(敬天新聞 平成 30年9月号 1面)
誰が作ったか知らないが、今更ながら「形だけの謝罪文」を田中英壽理事長が発表した。第三者委員会も最終報告を出したし、関東学生アメフト連盟も日大の公式試合出場停止を決定したので、何らかの理事長の謝罪を形にしなければ、終息が見えないということで、出した謝罪文であったのだろう。
それだけの思いが本当にあるのなら、堂々と出てきて、謝罪の記者会見が出来た筈である。誰もが思うことであろうが、この気持ちを持って、トップとして先頭に立ち事件の解明に当たっていれば、今のような社会の批判に晒されることは無かった筈である。
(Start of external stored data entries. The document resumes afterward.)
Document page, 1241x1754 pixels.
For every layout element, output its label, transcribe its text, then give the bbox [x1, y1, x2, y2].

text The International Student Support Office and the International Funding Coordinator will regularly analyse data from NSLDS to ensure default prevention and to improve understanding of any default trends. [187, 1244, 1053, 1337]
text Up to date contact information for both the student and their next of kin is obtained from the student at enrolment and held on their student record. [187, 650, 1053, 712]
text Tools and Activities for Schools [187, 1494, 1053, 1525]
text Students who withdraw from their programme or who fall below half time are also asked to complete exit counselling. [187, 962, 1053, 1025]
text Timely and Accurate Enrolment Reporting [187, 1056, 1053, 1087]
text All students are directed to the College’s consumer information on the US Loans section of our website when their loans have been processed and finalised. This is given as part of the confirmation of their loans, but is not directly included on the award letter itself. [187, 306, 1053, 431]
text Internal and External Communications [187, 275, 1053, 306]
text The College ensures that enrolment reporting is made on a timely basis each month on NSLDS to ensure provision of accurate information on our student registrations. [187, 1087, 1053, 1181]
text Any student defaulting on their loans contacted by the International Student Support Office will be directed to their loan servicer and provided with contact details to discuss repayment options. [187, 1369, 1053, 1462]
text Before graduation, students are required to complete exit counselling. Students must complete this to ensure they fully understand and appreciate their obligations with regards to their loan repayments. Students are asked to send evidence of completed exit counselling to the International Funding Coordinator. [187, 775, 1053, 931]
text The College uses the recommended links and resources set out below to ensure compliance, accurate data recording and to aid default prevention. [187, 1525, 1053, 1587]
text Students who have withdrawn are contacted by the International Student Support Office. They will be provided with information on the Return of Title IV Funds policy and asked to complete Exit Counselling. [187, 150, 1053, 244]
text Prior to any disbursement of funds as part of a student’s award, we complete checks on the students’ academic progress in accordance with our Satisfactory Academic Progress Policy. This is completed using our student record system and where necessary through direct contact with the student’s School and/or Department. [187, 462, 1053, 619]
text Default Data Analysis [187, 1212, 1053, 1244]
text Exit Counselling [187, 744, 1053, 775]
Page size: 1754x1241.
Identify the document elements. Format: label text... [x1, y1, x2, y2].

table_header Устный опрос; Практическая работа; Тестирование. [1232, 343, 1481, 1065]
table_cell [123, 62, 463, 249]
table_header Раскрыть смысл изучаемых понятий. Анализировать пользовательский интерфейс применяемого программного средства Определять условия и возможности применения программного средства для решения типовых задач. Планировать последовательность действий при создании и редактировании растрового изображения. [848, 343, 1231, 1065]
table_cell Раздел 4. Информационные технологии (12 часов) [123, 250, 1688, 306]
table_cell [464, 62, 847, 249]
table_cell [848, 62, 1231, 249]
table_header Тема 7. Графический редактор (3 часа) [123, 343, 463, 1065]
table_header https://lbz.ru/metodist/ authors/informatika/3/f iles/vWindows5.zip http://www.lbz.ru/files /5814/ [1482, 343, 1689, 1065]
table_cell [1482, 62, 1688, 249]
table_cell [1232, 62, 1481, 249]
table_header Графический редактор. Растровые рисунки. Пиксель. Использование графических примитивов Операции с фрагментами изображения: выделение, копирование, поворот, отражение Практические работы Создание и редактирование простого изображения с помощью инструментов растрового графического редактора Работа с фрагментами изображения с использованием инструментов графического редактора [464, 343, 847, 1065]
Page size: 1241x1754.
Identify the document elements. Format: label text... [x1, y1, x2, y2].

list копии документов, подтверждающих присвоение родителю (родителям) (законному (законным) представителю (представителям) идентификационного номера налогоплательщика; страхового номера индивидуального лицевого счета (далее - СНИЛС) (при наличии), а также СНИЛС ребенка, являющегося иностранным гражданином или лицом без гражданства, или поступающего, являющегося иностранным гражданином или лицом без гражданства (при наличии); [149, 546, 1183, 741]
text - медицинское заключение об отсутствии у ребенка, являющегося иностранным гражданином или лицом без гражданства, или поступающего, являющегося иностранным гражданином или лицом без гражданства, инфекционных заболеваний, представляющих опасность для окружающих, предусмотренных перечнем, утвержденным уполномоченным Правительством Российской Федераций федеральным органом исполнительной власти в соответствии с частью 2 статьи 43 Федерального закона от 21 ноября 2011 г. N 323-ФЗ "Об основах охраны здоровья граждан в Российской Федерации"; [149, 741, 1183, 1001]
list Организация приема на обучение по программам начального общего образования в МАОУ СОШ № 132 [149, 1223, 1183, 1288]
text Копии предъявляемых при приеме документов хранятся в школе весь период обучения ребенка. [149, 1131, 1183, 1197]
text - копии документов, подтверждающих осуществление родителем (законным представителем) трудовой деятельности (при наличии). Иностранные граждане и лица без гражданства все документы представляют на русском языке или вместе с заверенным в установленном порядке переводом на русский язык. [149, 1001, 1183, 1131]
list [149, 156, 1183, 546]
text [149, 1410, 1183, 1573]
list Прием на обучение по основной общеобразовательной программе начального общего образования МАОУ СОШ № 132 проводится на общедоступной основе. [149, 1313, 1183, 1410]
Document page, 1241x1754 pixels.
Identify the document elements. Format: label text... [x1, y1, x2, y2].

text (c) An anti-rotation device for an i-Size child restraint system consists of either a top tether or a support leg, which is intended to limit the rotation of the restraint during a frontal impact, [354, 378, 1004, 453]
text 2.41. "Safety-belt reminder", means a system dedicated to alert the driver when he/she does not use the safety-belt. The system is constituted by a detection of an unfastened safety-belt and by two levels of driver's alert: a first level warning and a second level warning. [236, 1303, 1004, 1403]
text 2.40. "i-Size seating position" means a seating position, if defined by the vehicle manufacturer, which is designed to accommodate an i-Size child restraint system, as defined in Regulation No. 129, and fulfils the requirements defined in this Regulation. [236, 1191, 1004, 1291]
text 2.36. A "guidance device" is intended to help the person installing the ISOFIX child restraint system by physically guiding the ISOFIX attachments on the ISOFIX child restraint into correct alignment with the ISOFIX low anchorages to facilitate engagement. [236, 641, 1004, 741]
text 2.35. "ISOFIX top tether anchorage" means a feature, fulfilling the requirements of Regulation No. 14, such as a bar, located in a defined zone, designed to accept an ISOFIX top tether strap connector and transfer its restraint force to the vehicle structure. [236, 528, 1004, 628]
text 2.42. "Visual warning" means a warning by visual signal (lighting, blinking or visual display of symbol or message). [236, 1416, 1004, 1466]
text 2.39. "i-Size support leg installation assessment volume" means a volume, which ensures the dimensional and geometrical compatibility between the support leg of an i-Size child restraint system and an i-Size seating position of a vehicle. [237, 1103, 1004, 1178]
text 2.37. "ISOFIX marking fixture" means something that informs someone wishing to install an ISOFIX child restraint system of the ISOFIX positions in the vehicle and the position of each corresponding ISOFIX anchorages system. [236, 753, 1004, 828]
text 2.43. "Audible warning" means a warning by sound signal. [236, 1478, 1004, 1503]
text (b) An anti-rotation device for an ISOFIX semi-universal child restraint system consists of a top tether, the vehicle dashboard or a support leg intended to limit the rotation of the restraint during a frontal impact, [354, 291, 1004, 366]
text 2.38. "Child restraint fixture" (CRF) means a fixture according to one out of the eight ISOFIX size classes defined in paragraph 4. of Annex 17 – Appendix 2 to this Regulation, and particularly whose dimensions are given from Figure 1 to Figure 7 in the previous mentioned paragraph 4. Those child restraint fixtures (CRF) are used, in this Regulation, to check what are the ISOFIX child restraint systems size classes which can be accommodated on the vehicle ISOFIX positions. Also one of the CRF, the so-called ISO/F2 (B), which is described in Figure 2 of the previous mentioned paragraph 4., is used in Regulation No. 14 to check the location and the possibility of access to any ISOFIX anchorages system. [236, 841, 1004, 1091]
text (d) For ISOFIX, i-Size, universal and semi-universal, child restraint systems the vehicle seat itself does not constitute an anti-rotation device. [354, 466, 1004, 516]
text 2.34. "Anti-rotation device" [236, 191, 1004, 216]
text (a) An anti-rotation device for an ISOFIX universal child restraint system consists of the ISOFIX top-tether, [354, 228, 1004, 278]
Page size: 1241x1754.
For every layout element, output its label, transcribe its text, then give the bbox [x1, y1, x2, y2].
何よりも内田正人前理事や井ノ口忠男前理事の暴走を許したのは田中理事長自身ではないか?
それなのに今更、なんと白々しい謝罪文であろうか。内田前監督が自分を守るために、学生が勝手に暴走した行為と責任転嫁した無責任極まる態度と全く同じ態度を、今度はその親分である田中理事長が、社会に示したようなものである。都合が悪くなると自己保身的な物言いで、逃げようとする。
田中理事長は学校法人、それも日本一の私学助成金を受け取っている法人のトップという自覚が全くないのである。堪り兼ねて元副総長だった四名が「辞任を促す」会見を開いた。当然だろう。
今までトップに君臨できたのは、学術的な知性は感じられないが、商才があるために、皆が口を出さなかったのは確かだ。だが、公私混同が限度を遥かに超えていた。そのことに田中理事長だけが気づいていなかったのである。
それを図らずも社会が教えようとしているのだが、未だ理事長だけが理解できず、周囲が少しずつ尋常じゃない現実を真剣に考え始めたのである。
類は友を呼ぶというが、日本ボクシング連盟の山根明前会長が日大の危機管理学部の特任教授になっていたとは驚いたね。ボクシング界の事はよく知らないけど、田中理事長が推薦すれば何でもアリなんだね。山根氏は直ぐに反論の会見を開いたが、あの会見を見て田中理事長は益々会見をする気がなくなったのではないか?マスコミの餌食となり晒し者となって辞任に追い込まれた、と解釈しただろうからね。
田中理事長の罪は山根氏より遥かに重い。百億の補助金が国から出ている学校法人のトップなのだから。